* [Available records]
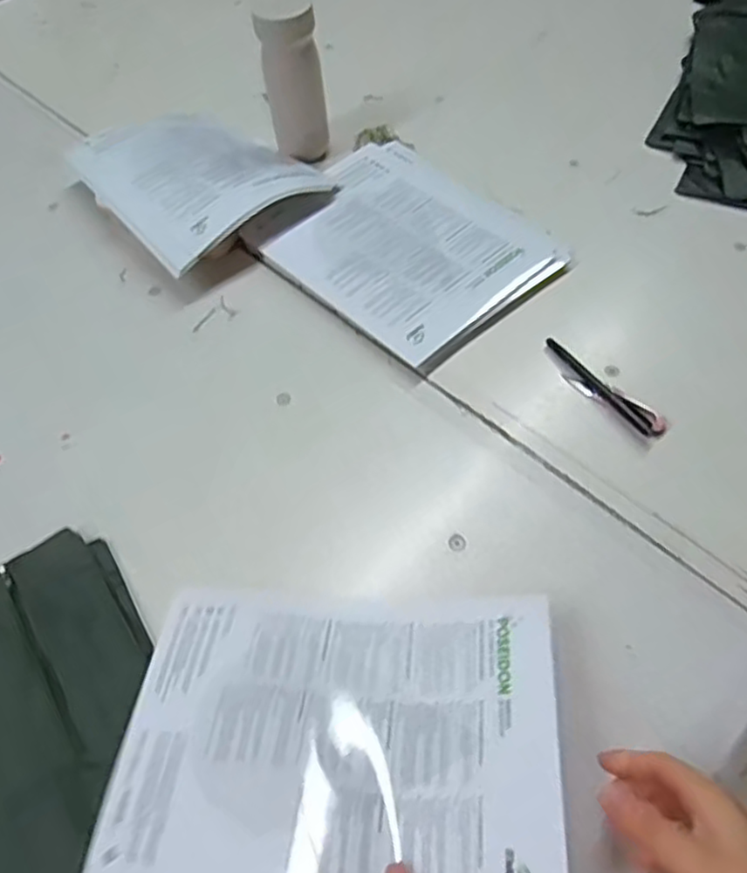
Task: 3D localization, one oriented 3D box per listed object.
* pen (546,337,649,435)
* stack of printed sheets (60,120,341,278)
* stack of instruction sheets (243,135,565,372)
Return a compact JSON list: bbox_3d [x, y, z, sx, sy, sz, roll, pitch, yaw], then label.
[{"bbox_3d":[0.206,-0.050,0.646,0.010,0.015,0.133,-28,59,-14],"label":"pen"},{"bbox_3d":[-0.217,-0.314,0.829,0.222,0.061,0.283,-38,62,-19],"label":"stack of printed sheets"},{"bbox_3d":[0.031,-0.212,0.763,0.230,0.023,0.292,-37,62,-19],"label":"stack of instruction sheets"}]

* [Required work] Set down, from the entries above, exactly the lines from the one with "printed sheets (60,120,341,278)" up to and including the one with "instruction sheets (243,135,565,372)", and no other lines.

* [Answer section]
* stack of printed sheets (60,120,341,278)
* stack of instruction sheets (243,135,565,372)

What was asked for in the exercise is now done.